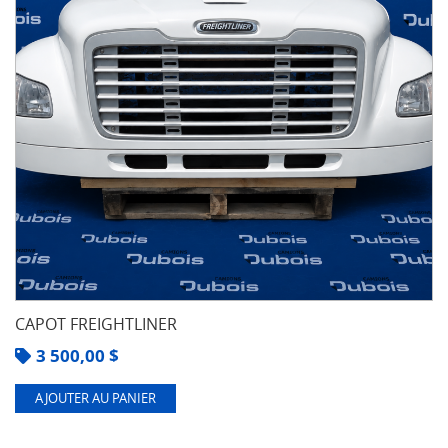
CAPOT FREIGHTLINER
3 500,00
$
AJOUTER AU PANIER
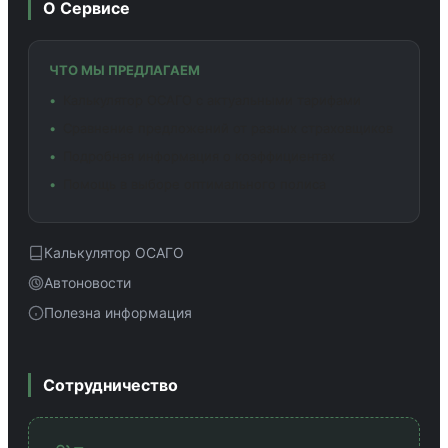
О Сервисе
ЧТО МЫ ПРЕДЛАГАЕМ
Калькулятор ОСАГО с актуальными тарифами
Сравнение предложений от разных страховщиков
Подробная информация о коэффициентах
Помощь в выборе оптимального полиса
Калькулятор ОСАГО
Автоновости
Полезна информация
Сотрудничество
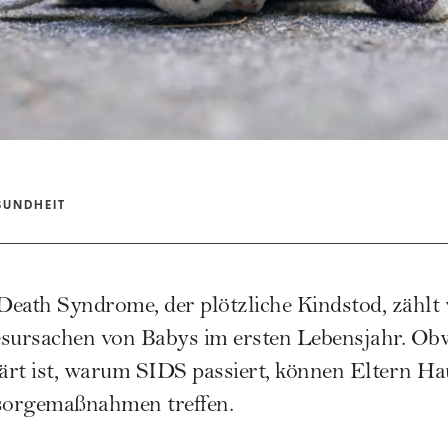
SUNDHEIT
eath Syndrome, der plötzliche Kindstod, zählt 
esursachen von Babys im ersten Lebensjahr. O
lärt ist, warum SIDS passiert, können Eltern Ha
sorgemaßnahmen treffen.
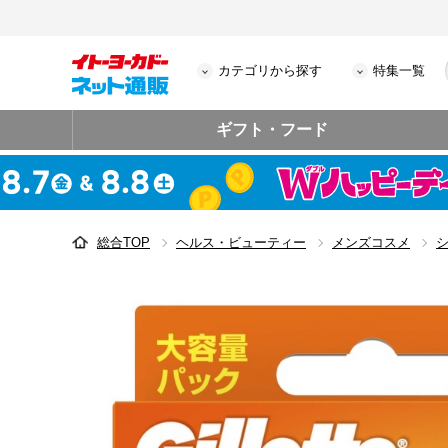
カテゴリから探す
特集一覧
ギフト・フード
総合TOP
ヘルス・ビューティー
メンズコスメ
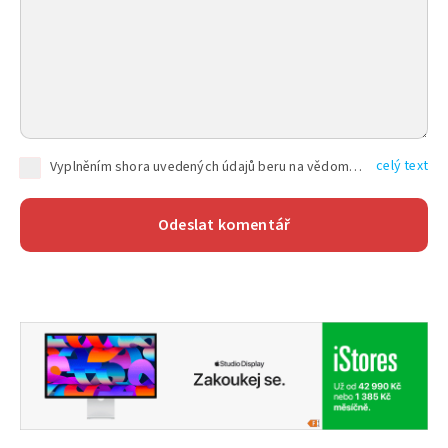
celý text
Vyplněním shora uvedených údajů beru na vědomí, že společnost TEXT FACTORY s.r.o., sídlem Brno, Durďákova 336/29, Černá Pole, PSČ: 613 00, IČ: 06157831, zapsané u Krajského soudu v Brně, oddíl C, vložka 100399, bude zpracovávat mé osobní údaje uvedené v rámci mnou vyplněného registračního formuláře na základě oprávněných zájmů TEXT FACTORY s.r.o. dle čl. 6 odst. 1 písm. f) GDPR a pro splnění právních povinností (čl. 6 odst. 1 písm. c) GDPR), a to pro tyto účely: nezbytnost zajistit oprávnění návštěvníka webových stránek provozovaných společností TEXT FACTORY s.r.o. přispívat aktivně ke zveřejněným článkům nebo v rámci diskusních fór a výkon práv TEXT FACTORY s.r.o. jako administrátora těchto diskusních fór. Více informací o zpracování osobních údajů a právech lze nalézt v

Task to complete: Copy the listing above word for word, leaving out the pictures.

Result of this exercise:
CAPOT FREIGHTLINER
3 500,00
$
AJOUTER AU PANIER
О Сервисе
ЧТО МЫ ПРЕДЛАГАЕМ
Калькулятор ОСАГО с актуальными тарифами
Сравнение предложений от разных страховщиков
Подробная информация о коэффициентах
Помощь в выборе оптимального полиса
Калькулятор ОСАГО
Автоновости
Полезна информация
Сотрудничество
SUNDHEIT
eath Syndrome, der plötzliche Kindstod, zählt 
esursachen von Babys im ersten Lebensjahr. O
lärt ist, warum SIDS passiert, können Eltern Ha
sorgemaßnahmen treffen.
カテゴリから探す
特集一覧
ギフト・フード
総合TOP
ヘルス・ビューティー
メンズコスメ
celý text
Vyplněním shora uvedených údajů beru na vědomí, že společnost TEXT FACTORY s.r.o., sídlem Brno, Durďákova 336/29, Černá Pole, PSČ: 613 00, IČ: 06157831, zapsané u Krajského soudu v Brně, oddíl C, vložka 100399, bude zpracovávat mé osobní údaje uvedené v rámci mnou vyplněného registračního formuláře na základě oprávněných zájmů TEXT FACTORY s.r.o. dle čl. 6 odst. 1 písm. f) GDPR a pro splnění právních povinností (čl. 6 odst. 1 písm. c) GDPR), a to pro tyto účely: nezbytnost zajistit oprávnění návštěvníka webových stránek provozovaných společností TEXT FACTORY s.r.o. přispívat aktivně ke zveřejněným článkům nebo v rámci diskusních fór a výkon práv TEXT FACTORY s.r.o. jako administrátora těchto diskusních fór. Více informací o zpracování osobních údajů a právech lze nalézt v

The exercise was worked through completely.